India focus on Mumbai 'unfair': Pakistan
NEW DELHI: Pakistan Foreign Secretary Salman Bashir said Thursday that India's focus on the 2008 Mumbai attacks was "unfair" and was stalling efforts to get bilateral relations back on track.
"It is unfair and unrealistic and, in our view, counterproductive to... keep the focus on that (Mumbai) to stall the process of the broader relationship between the two countries," Bashir said after talks in New Delhi with his Indian counterpart Nirupama Rao.
They were the first official talks between the nuclear-armed rivals since India suspended dialogue in the wake of the 2008 assault on Mumbai, its financial capital which left 166 dead.
India blamed the attack on Pakistan-based militants.
Urging India to move forward and resume full-fledged peace talks, Bashir warned that neither country could afford to remain disengaged.
"This is a nuclearised region. It is important that India and Pakistan engage on a whole range of issues," he said.
He added, in an apparent reference to India's focus on Pakistan-based militancy during the talks, that "Pakistan does not believe that India should lecture us and demand Pakistan does this or that."
He added: "That is not how interstate relations are conducted."

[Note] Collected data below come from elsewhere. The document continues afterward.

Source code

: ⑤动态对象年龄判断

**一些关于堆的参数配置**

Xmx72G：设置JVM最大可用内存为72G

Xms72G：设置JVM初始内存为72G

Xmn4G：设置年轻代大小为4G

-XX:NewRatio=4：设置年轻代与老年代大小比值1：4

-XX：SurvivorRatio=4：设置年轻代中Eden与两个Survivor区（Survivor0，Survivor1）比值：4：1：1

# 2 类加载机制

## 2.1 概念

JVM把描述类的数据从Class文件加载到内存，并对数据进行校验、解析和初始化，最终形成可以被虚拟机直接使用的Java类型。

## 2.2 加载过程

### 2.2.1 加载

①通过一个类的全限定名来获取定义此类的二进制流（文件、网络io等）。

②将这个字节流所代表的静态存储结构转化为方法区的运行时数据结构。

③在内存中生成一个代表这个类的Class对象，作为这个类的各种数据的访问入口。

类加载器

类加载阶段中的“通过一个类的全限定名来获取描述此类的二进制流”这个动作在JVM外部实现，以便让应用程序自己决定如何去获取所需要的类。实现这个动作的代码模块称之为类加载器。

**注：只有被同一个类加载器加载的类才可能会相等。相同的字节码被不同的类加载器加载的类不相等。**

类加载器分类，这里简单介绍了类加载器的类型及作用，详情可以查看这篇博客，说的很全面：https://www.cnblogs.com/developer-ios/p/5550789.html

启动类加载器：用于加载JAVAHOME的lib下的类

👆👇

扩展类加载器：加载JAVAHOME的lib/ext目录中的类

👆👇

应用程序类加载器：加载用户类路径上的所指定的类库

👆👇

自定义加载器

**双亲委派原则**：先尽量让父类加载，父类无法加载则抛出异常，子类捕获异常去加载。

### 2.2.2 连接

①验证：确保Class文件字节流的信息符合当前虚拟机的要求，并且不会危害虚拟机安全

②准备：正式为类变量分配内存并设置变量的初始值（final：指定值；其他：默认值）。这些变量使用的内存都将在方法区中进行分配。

Earlier, Rao had said the time was not yet ripe to revive the comprehensive dialogue, citing a continuing "trust deficit" following the Mumbai carnage.
"We are not desperate," Bashir stressed. "If India takes more time to reflect on the modalities of engagement, they will find us ready," he said.
Bashir also insisted that dealing with terrorism was his government's "number one priority" and argued that Pakistan was only too aware of the trauma and violence inflicted by terror attacks.
"We have suffered many, many hundreds of Mumbais. We have lost a great number of civilians," he said.
"For anyone to think that Pakistan would be dismissive of this problem, he does not have his facts right," he said.
During the talks with Rao, Bashir said he had stressed "the great importance" Pakistan attached to finding a peaceful solution to the issue of Muslim-majority Kashmir.
The Himalayan region is held in part by Pakistan and India, but claimed in full by both. It has been the trigger for two out of the three wars the countries have fought since 1947.